CONSIGNE:
Présentez sous forme de tableau Markdown les lignes des données, depuis la ligne contenant « order: Entomobryomorpha » jusqu'à la dernière ligne des données, ces deux lignes comprises. Utilisez une colonne « N° » pour le numéro de rang et une colonne « Ligne » pour le texte, et omettez les lignes vides.

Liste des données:
--------------------------------
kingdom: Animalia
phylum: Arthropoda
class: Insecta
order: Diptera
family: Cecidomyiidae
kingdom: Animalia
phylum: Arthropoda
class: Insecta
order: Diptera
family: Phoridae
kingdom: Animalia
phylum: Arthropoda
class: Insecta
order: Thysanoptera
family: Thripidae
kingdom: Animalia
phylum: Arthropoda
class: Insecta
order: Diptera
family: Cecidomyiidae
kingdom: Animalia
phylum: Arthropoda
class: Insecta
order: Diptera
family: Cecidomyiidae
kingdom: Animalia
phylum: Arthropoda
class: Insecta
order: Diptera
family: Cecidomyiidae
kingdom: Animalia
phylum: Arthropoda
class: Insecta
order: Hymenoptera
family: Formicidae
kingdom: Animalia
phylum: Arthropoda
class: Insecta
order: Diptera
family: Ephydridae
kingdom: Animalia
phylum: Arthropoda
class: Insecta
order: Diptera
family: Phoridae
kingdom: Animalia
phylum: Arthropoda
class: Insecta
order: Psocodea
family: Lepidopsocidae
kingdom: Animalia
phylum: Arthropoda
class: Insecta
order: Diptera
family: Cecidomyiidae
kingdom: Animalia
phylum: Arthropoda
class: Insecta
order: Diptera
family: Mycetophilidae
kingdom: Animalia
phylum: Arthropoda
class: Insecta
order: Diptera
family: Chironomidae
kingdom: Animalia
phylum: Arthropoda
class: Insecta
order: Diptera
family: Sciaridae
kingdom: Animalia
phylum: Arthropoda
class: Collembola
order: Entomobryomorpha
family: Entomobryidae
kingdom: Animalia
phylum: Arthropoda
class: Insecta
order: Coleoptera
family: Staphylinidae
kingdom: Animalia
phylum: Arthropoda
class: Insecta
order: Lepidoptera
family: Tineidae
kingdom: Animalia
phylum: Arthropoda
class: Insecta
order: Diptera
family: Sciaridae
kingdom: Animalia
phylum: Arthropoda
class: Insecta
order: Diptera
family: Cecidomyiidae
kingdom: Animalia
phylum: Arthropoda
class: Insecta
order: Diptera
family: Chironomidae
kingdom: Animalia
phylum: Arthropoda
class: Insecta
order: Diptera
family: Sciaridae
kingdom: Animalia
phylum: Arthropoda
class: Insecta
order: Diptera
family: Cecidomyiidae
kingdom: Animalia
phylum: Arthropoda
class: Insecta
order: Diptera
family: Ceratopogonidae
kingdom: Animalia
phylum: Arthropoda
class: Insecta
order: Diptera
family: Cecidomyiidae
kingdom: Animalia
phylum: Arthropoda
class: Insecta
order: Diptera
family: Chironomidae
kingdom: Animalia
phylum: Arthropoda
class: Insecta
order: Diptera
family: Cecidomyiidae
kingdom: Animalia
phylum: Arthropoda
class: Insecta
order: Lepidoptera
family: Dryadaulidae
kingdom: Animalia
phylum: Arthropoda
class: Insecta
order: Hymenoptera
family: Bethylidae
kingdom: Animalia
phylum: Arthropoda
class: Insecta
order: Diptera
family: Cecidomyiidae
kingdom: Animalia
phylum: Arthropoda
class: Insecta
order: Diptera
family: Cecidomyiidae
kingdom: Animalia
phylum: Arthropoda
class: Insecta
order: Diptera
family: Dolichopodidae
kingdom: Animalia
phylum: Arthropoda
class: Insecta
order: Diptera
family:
--------------------------------
RÉSULTAT:
| N° | Ligne |
|---|---|
| 1 | order: Entomobryomorpha |
| 2 | family: Entomobryidae |
| 3 | kingdom: Animalia |
| 4 | phylum: Arthropoda |
| 5 | class: Insecta |
| 6 | order: Coleoptera |
| 7 | family: Staphylinidae |
| 8 | kingdom: Animalia |
| 9 | phylum: Arthropoda |
| 10 | class: Insecta |
| 11 | order: Lepidoptera |
| 12 | family: Tineidae |
| 13 | kingdom: Animalia |
| 14 | phylum: Arthropoda |
| 15 | class: Insecta |
| 16 | order: Diptera |
| 17 | family: Sciaridae |
| 18 | kingdom: Animalia |
| 19 | phylum: Arthropoda |
| 20 | class: Insecta |
| 21 | order: Diptera |
| 22 | family: Cecidomyiidae |
| 23 | kingdom: Animalia |
| 24 | phylum: Arthropoda |
| 25 | class: Insecta |
| 26 | order: Diptera |
| 27 | family: Chironomidae |
| 28 | kingdom: Animalia |
| 29 | phylum: Arthropoda |
| 30 | class: Insecta |
| 31 | order: Diptera |
| 32 | family: Sciaridae |
| 33 | kingdom: Animalia |
| 34 | phylum: Arthropoda |
| 35 | class: Insecta |
| 36 | order: Diptera |
| 37 | family: Cecidomyiidae |
| 38 | kingdom: Animalia |
| 39 | phylum: Arthropoda |
| 40 | class: Insecta |
| 41 | order: Diptera |
| 42 | family: Ceratopogonidae |
| 43 | kingdom: Animalia |
| 44 | phylum: Arthropoda |
| 45 | class: Insecta |
| 46 | order: Diptera |
| 47 | family: Cecidomyiidae |
| 48 | kingdom: Animalia |
| 49 | phylum: Arthropoda |
| 50 | class: Insecta |
| 51 | order: Diptera |
| 52 | family: Chironomidae |
| 53 | kingdom: Animalia |
| 54 | phylum: Arthropoda |
| 55 | class: Insecta |
| 56 | order: Diptera |
| 57 | family: Cecidomyiidae |
| 58 | kingdom: Animalia |
| 59 | phylum: Arthropoda |
| 60 | class: Insecta |
| 61 | order: Lepidoptera |
| 62 | family: Dryadaulidae |
| 63 | kingdom: Animalia |
| 64 | phylum: Arthropoda |
| 65 | class: Insecta |
| 66 | order: Hymenoptera |
| 67 | family: Bethylidae |
| 68 | kingdom: Animalia |
| 69 | phylum: Arthropoda |
| 70 | class: Insecta |
| 71 | order: Diptera |
| 72 | family: Cecidomyiidae |
| 73 | kingdom: Animalia |
| 74 | phylum: Arthropoda |
| 75 | class: Insecta |
| 76 | order: Diptera |
| 77 | family: Cecidomyiidae |
| 78 | kingdom: Animalia |
| 79 | phylum: Arthropoda |
| 80 | class: Insecta |
| 81 | order: Diptera |
| 82 | family: Dolichopodidae |
| 83 | kingdom: Animalia |
| 84 | phylum: Arthropoda |
| 85 | class: Insecta |
| 86 | order: Diptera |
| 87 | family: |